Start of Given records

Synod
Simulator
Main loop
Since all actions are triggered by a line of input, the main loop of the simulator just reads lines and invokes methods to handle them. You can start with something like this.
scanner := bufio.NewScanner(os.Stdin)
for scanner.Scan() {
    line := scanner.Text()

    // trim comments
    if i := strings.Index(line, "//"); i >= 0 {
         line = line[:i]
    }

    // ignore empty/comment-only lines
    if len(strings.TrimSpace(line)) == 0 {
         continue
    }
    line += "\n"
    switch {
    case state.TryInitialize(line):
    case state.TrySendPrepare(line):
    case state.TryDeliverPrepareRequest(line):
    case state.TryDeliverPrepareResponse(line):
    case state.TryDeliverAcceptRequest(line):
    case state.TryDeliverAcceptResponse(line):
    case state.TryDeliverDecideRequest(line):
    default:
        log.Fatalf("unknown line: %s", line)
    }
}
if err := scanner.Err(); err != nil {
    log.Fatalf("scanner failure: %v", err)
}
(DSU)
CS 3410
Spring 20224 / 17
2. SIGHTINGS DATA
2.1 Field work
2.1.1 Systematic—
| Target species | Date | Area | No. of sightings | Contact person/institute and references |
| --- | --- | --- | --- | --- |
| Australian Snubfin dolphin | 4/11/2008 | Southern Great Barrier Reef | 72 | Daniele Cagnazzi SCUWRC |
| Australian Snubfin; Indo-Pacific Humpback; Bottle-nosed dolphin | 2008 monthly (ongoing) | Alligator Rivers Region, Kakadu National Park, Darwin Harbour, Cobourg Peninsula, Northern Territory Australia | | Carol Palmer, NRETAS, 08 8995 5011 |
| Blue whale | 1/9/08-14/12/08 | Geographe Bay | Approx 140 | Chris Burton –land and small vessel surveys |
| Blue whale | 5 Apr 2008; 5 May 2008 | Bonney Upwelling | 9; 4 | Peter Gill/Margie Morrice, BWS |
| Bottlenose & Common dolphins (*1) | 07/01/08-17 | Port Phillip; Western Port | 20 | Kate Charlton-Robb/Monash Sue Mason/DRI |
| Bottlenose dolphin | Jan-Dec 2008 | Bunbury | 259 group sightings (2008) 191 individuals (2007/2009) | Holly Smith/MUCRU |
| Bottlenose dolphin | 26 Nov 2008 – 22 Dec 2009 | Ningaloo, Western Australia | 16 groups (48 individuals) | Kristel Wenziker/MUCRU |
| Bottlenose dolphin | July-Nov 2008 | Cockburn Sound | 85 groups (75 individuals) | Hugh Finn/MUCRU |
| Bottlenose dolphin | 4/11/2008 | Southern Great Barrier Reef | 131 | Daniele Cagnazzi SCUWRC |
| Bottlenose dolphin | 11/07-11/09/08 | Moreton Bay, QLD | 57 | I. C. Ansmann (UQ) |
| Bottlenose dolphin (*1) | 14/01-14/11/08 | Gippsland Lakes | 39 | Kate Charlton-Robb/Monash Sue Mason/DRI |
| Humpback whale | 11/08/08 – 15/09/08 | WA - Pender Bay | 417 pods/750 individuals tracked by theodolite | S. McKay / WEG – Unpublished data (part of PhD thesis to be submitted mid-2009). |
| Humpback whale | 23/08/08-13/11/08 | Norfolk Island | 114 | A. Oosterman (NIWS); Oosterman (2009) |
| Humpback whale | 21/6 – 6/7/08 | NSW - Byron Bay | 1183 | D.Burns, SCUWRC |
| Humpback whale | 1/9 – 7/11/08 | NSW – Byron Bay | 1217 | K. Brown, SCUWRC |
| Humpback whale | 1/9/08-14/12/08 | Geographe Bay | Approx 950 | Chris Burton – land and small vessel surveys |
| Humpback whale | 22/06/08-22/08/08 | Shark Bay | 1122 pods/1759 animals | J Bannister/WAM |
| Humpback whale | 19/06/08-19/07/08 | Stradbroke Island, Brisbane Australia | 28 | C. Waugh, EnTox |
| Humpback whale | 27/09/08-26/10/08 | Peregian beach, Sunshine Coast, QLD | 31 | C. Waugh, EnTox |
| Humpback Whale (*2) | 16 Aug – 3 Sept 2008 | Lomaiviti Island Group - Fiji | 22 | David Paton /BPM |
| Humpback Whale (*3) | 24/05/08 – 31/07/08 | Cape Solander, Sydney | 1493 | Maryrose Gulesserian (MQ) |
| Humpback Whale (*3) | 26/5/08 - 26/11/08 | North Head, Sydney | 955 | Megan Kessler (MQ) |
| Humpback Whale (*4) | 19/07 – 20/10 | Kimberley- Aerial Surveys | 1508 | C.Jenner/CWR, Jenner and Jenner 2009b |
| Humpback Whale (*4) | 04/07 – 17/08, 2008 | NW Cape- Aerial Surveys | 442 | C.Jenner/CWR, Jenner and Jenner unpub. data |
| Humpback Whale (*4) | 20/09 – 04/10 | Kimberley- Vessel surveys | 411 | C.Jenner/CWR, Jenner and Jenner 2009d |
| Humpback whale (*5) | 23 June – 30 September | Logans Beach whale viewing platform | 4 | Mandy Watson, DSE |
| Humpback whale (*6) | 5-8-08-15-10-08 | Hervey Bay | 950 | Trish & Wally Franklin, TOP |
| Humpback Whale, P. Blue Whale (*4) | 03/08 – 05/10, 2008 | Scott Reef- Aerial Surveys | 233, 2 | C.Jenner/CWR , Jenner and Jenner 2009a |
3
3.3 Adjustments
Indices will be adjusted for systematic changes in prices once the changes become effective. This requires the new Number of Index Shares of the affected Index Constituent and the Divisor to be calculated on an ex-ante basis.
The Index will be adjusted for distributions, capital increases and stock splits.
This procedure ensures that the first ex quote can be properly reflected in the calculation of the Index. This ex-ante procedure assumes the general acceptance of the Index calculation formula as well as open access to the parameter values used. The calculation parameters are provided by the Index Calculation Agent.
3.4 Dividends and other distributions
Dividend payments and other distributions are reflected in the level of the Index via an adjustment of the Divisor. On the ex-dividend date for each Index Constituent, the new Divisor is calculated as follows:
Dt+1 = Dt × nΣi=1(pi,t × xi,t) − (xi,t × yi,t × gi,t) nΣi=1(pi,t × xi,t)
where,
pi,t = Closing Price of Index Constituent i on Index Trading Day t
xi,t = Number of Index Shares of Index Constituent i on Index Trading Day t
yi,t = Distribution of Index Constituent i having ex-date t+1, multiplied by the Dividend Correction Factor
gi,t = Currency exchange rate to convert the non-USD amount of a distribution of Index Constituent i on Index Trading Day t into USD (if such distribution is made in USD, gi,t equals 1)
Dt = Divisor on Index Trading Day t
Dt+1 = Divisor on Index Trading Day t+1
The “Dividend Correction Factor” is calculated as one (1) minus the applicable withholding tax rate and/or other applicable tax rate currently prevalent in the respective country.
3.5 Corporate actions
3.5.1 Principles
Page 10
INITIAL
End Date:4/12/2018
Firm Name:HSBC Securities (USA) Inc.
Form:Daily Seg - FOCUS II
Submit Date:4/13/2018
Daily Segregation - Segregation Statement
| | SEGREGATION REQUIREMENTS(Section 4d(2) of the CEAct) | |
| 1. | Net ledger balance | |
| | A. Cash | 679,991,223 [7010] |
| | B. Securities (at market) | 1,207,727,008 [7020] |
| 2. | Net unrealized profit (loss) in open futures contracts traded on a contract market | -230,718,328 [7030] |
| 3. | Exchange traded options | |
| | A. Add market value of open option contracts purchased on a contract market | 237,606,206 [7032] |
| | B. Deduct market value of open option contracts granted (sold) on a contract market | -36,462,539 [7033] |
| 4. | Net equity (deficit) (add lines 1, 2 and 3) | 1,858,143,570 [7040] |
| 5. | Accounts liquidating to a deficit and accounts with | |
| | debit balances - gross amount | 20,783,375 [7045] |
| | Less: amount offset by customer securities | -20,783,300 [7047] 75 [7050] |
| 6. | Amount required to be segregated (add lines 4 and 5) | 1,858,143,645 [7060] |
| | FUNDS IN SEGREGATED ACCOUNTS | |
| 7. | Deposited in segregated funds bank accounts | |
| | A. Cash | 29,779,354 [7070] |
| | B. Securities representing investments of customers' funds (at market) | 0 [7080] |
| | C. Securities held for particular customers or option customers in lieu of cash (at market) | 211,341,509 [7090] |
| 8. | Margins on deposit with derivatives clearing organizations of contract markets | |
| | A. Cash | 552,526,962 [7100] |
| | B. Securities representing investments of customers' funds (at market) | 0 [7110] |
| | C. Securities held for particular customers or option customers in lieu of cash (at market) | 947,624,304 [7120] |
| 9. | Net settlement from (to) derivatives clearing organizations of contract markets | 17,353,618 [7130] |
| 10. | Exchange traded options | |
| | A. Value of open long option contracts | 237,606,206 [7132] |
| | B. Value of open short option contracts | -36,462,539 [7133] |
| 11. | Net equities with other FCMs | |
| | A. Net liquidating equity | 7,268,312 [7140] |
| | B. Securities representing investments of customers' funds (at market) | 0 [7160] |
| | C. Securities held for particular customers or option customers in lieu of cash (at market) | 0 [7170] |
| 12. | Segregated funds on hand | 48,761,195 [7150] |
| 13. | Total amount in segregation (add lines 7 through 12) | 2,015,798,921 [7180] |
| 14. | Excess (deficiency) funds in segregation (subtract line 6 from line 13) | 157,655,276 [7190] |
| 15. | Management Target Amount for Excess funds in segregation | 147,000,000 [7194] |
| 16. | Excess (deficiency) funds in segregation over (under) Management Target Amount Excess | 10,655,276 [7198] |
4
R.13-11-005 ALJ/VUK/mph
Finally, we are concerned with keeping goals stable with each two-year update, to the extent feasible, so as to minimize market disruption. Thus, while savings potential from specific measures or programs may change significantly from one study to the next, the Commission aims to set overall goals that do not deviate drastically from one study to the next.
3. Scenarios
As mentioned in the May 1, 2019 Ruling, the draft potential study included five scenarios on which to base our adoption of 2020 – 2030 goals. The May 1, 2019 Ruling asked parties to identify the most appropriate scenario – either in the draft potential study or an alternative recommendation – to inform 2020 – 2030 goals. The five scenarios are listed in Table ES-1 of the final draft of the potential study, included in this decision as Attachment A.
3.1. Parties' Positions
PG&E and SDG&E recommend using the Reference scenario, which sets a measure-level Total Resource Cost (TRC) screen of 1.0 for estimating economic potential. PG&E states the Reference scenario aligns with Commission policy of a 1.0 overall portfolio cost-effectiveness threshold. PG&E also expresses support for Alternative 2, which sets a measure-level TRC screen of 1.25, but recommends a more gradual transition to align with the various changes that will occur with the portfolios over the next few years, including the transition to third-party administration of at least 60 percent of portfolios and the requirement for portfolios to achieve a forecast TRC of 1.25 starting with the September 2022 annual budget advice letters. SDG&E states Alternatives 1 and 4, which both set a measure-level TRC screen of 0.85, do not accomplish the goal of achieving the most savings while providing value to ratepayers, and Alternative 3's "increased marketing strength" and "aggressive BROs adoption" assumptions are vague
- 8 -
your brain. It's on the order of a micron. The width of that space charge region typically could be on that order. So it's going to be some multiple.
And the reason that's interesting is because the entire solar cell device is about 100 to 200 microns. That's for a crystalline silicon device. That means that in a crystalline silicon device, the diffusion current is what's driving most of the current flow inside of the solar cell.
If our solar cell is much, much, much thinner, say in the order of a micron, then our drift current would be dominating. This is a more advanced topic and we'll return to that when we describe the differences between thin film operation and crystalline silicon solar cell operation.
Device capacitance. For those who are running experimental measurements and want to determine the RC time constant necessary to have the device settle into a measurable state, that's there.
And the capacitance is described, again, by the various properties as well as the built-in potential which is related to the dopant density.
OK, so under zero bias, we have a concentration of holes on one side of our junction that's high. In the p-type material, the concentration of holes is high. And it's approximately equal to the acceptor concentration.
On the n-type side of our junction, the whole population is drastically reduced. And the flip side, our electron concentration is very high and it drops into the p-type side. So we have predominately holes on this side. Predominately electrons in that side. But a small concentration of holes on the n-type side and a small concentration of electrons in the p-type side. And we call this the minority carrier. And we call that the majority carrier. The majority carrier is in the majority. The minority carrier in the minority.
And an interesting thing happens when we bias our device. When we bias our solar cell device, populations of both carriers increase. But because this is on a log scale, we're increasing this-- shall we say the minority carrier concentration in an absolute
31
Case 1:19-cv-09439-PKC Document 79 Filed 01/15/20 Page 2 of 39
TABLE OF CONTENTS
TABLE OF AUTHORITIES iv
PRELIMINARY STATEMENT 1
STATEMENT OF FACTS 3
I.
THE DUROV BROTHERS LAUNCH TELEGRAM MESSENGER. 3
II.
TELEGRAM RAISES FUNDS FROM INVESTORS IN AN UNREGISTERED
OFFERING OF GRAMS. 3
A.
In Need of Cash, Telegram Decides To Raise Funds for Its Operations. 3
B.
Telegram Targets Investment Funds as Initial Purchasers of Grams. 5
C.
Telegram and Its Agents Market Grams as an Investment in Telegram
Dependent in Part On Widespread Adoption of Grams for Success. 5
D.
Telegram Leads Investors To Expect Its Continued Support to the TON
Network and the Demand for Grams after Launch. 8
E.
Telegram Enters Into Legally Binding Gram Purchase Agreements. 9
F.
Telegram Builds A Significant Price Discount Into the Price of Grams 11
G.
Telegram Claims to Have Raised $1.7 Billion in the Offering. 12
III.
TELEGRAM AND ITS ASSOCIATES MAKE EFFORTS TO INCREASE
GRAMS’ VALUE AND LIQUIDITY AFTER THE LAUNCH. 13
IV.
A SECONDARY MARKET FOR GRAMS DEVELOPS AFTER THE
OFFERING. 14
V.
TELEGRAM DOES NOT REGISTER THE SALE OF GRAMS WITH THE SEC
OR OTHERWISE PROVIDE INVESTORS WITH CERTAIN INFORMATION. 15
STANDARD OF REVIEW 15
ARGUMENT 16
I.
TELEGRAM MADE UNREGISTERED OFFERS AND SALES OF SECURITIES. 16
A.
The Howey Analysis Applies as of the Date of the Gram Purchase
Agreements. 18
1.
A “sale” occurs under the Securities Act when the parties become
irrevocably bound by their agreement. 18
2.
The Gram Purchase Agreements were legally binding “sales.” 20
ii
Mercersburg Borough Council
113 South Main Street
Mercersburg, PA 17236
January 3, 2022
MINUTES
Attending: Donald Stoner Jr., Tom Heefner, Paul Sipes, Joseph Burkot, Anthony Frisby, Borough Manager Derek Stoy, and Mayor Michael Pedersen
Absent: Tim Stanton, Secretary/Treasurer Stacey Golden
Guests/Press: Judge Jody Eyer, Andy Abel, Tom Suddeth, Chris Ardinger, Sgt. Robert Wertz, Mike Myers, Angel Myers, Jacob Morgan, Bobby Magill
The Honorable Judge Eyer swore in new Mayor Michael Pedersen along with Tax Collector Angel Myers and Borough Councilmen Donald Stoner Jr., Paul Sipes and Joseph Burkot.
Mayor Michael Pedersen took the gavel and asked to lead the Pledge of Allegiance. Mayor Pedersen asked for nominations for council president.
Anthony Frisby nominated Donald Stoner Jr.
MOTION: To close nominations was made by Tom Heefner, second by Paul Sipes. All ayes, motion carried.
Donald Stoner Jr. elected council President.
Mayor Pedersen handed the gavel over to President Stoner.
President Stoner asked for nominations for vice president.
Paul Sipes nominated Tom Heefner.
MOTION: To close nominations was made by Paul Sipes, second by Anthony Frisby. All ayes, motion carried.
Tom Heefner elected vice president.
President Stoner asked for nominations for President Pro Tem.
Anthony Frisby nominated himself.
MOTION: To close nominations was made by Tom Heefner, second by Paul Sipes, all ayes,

End of Given records

**Task directions:** Please print verbatim each line from the first line of the entries above to the line that contains "ignore empty/comment-only lines", inclusive, and nothing more.

**Task answer:**
Synod
Simulator
Main loop
Since all actions are triggered by a line of input, the main loop of the simulator just reads lines and invokes methods to handle them. You can start with something like this.
scanner := bufio.NewScanner(os.Stdin)
for scanner.Scan() {
    line := scanner.Text()

    // trim comments
    if i := strings.Index(line, "//"); i >= 0 {
         line = line[:i]
    }

    // ignore empty/comment-only lines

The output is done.